My fence-climbing Yardlong Bean vines are producing, as shown below:

Yardlong Bean, VIGNA UNGUICULATA ssp. SESQUIPEDALIS

A close-up of a Yardlong Bean's pretty, papilionaceous flower appears below:

Yardlong Bean, VIGNA UNGUICULATA ssp. SESQUIPEDALIS, flower

Yardlong Beans are VIGNA UNGUICULATA ssp. SESQUIPEDALIS, and they're known by other common names such as Asparagus Bean, Snake Bean, Chinese Long Bean, Pea Bean and Long-podded Cowpea.

Yardlong Bean's subspecies name, sesquipedalis, is Latin for "a foot and a half long," which is a more honest description of the Yardlong Bean's pods than the common name, for the legumes average not a yard long but rather about a foot and a half. The Latin "sesquipedalis," by the way, also is the root for the word "sesquipedalian," which means "tending to use long words."

Anyway, noticing that Yardlong Beans are members of the genus Vigna, and not the green bean or snap bean genus Phaseolus, we're alerted to the fact that, despite their outward similarities, Yardlong Beans aren't very closely related to green or snap beans. Last week we looked at green beans so maybe you remember that an important field mark for flowers of species in the genus Phaseolus is that the "keel" part of the blossom is coiled -- the keel being the scoop-shaped structure formed by the flower's two lower petals fusing at their common margin. Our picture of a green bean flower with its side petals, or "wings," pulled back to show the coiled keel remains at http://www.backyardnature.net/n/13/130714bp.jpg.

You can compare that with a Yardlong Bean flower with its wings pulled back to show the flower's keel below:

Yardlong Bean, VIGNA UNGUICULATA ssp.
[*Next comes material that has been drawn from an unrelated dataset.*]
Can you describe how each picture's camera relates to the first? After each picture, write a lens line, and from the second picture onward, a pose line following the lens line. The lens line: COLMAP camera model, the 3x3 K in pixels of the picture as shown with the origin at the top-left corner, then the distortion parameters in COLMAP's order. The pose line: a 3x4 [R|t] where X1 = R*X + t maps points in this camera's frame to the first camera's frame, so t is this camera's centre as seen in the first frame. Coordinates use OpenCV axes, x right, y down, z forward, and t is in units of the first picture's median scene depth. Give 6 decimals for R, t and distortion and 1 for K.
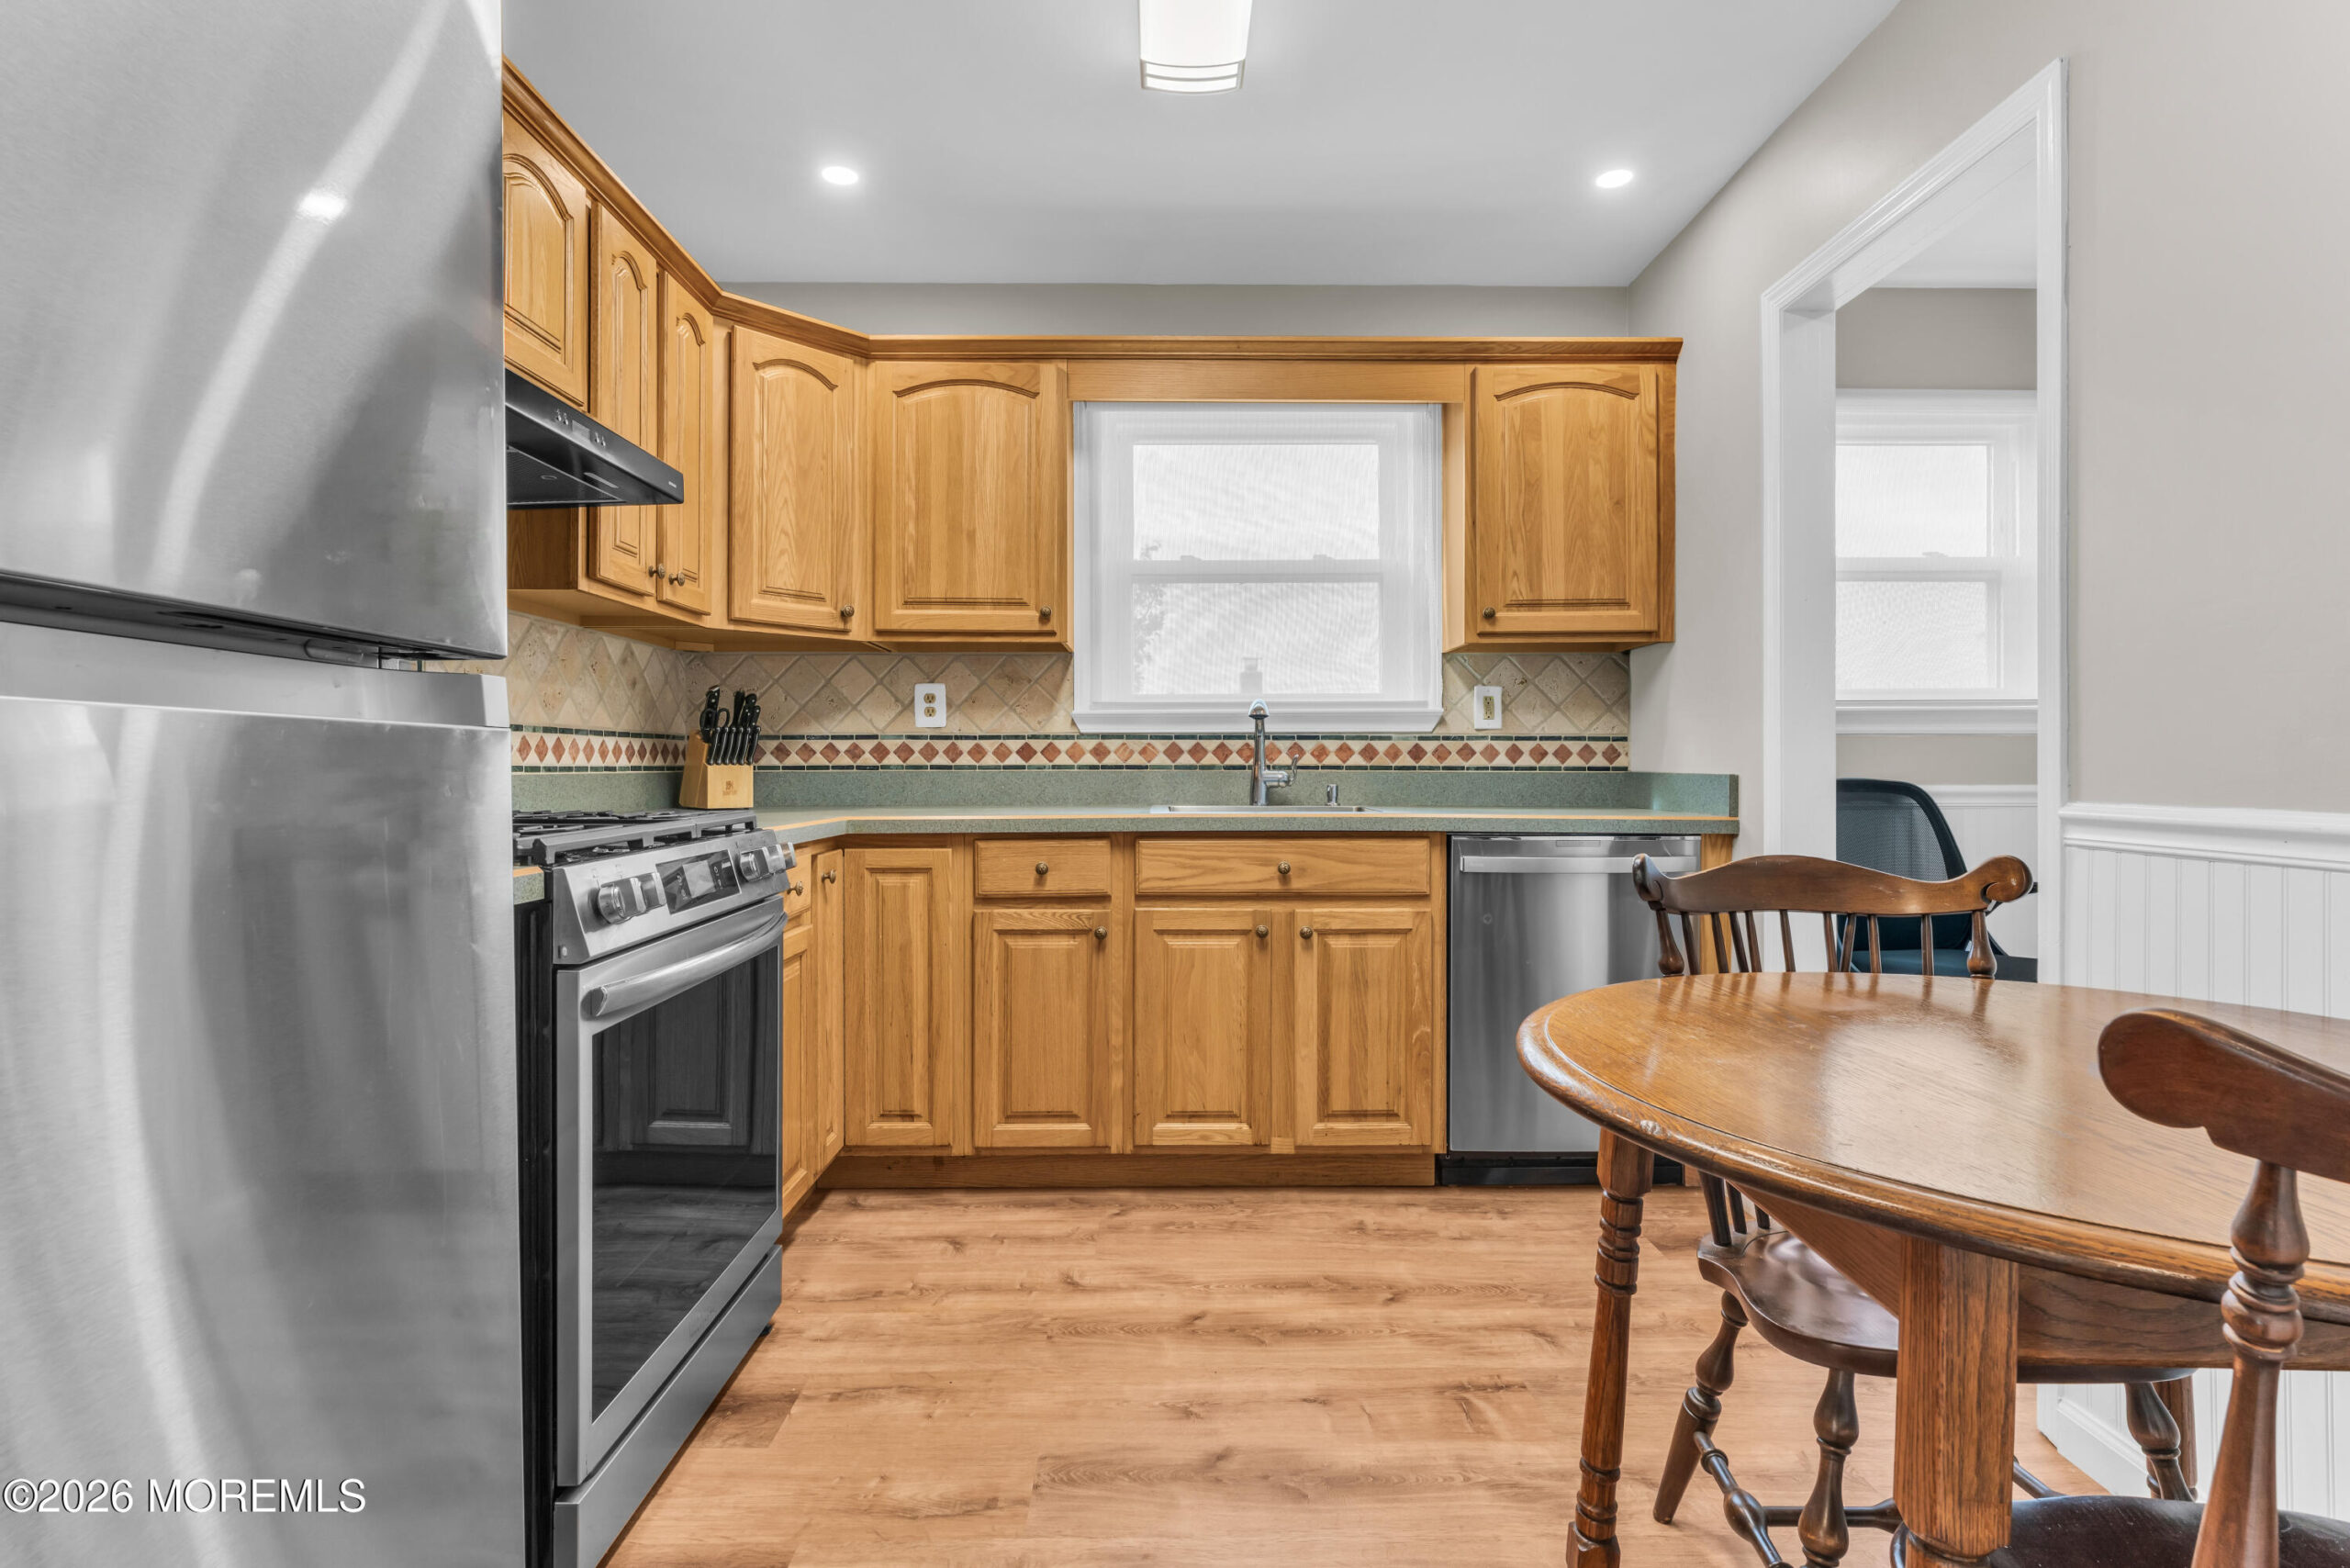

SESQUIPEDALIS, flower with keel visible

That keel is not at all coiled. The non-coiled keel plus some other more obscure features are significant enough to ban Yardlong Beans from the green bean genus Phaseolus, and assign them to Vigna.

The genus Vigna is worthy to know because it's also the home of mung beans, known by those who sprout beans to eat, and Azuki beans, known to certain discriminating gardeners, as well as black-eyed peas, sometimes called cowpeas. In fact, black-eyed peas are just a different subspecies of the same species that the Yardlong Bean belongs to. Black-eyed Pea plants are Vigna unguiculata ssp. unguiculata.

I first saw Yardlong Beans growing in an isolated Maya village on a mountain slope in southern Guatemala, so I've always figured that they were native to Mexico and Central America. However, genetic sequencing suggests that the wild, ancestral species' home may have been central Africa, perhaps Ghana. The Yardlong Bean subspecies, however, is a cultivar thought to have been developed in eastern Asia. Guatemala's Maya people may have received the cultivar from their Spanish conquerors 500 years ago, time enough for them to have developed their own strains.

Nutritionally, Yardlong Bean pods are regarded as very good sources for vitamin C, folate, magnesium, and manganese. 100 grams of them, providing only 47 calories, gives 23% of the daily requirement of vitamin C needed by an average person. Personally I don't see that Yardlong Beans are any more desirable than regular 'Kentucky Wonder' pole beans, except for the novelty of growing such unusual pods.